*** Data records ***
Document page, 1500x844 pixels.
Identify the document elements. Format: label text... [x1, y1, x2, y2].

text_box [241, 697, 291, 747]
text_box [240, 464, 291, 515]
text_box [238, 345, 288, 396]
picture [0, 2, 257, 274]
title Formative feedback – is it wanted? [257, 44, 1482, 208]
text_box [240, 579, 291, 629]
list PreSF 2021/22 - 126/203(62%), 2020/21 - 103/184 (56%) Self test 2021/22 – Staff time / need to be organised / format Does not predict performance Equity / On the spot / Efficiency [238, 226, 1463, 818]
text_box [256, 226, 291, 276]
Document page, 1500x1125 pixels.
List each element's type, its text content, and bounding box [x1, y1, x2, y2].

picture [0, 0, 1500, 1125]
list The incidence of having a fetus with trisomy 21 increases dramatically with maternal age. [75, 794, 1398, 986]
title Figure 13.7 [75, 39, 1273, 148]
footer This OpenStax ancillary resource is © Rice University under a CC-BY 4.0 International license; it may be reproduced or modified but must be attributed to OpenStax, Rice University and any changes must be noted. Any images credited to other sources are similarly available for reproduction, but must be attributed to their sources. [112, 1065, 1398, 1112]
***
*** Data records ***
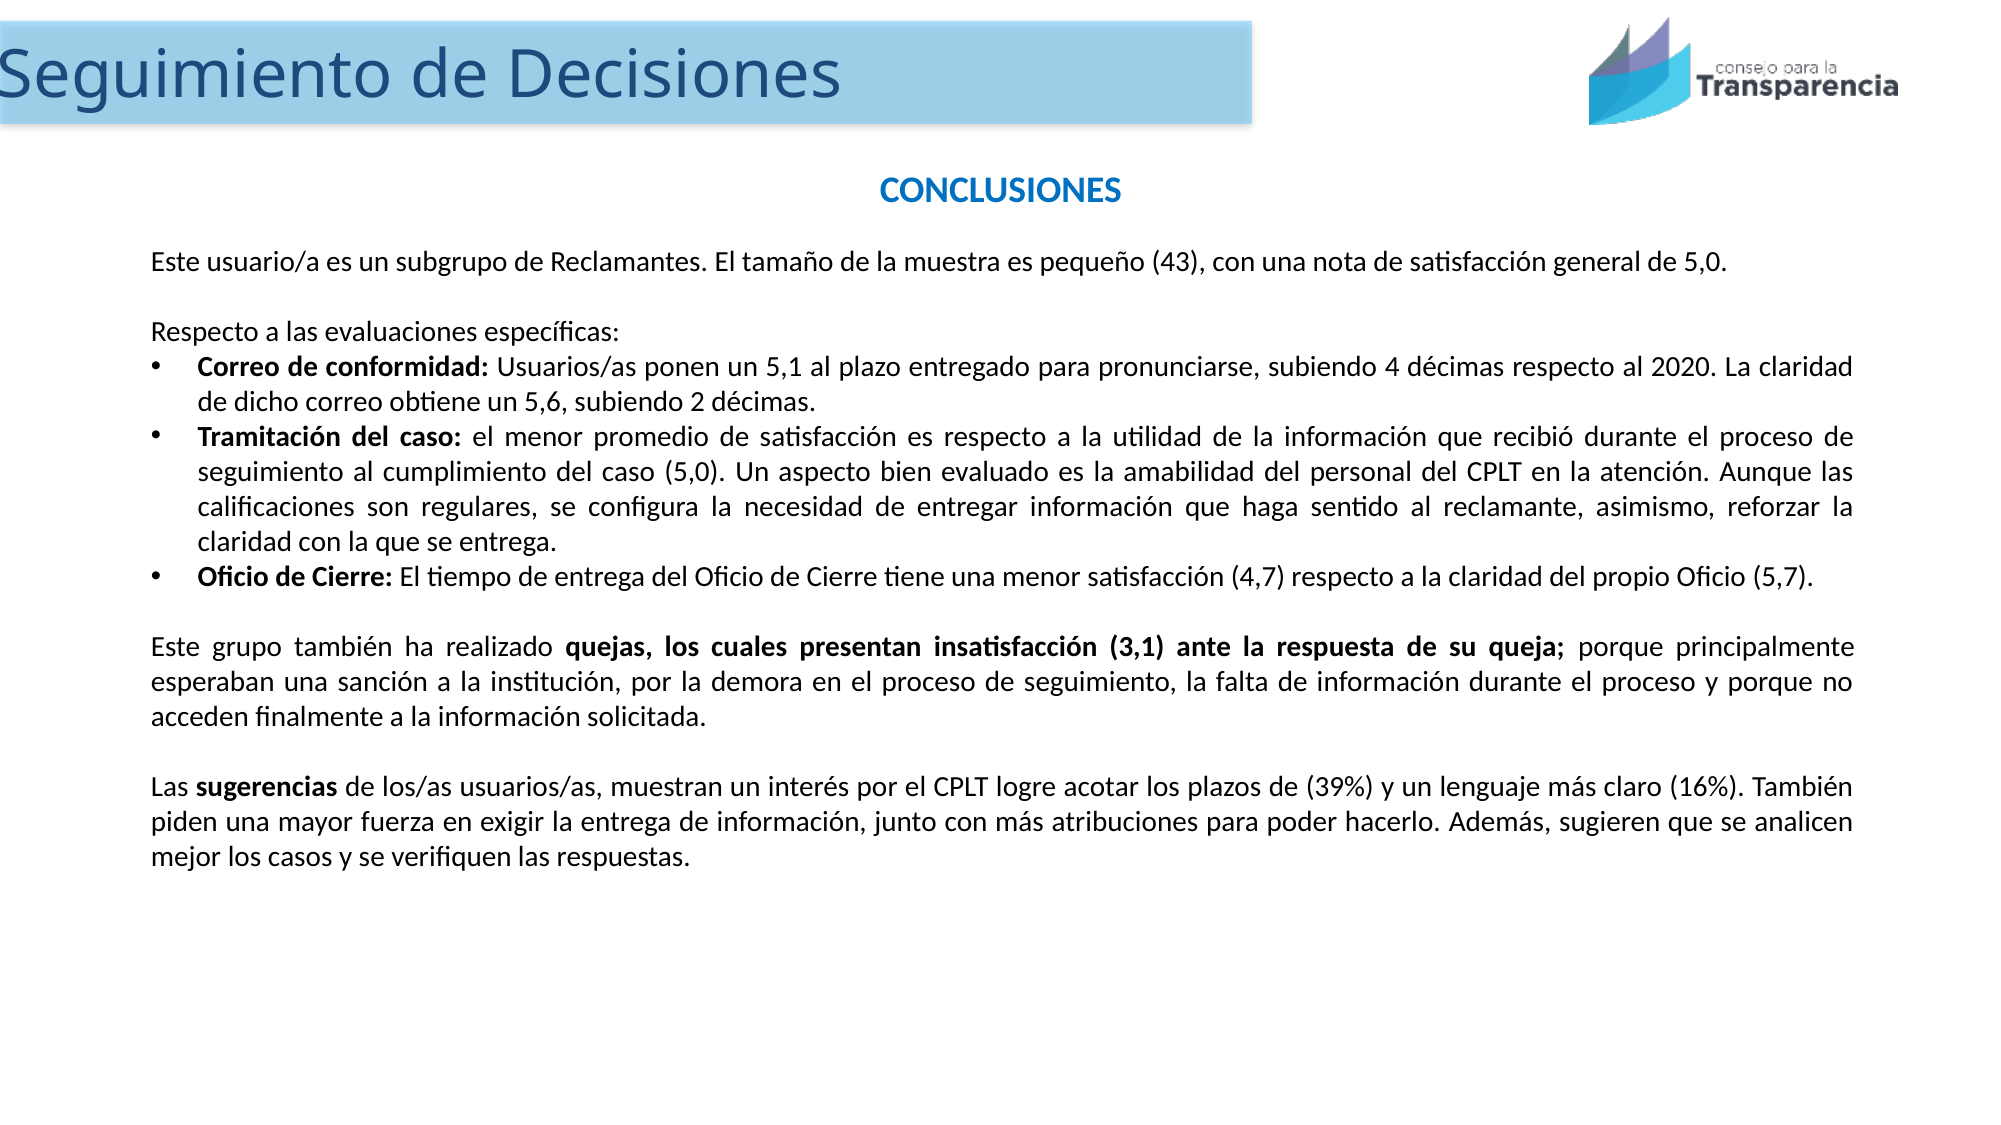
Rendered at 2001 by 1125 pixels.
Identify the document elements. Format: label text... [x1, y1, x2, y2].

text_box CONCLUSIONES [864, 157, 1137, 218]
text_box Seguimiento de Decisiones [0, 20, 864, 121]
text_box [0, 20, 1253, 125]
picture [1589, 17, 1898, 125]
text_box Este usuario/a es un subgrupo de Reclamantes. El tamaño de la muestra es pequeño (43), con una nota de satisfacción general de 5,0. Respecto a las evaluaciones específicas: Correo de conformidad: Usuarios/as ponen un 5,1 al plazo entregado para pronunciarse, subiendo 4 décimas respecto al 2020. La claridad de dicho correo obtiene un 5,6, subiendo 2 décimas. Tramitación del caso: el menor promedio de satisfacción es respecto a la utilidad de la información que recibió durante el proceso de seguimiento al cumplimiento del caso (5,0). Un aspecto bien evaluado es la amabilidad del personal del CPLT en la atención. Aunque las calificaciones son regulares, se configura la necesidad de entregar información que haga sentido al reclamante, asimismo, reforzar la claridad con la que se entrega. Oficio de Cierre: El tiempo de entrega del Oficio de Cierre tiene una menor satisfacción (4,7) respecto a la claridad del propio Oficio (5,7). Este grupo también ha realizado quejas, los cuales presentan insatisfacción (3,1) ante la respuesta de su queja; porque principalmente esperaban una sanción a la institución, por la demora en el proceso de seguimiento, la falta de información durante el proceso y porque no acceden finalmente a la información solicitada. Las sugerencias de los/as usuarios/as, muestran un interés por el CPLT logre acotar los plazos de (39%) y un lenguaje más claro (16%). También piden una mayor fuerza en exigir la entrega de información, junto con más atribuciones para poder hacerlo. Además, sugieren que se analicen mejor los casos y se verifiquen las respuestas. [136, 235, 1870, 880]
***
### Assigned task
Copy each line in the entries above where the word "pixels" shows up.

### Answer to this exercise
Document page, 1500x844 pixels.
Document page, 1500x1125 pixels.
Rendered at 2001 by 1125 pixels.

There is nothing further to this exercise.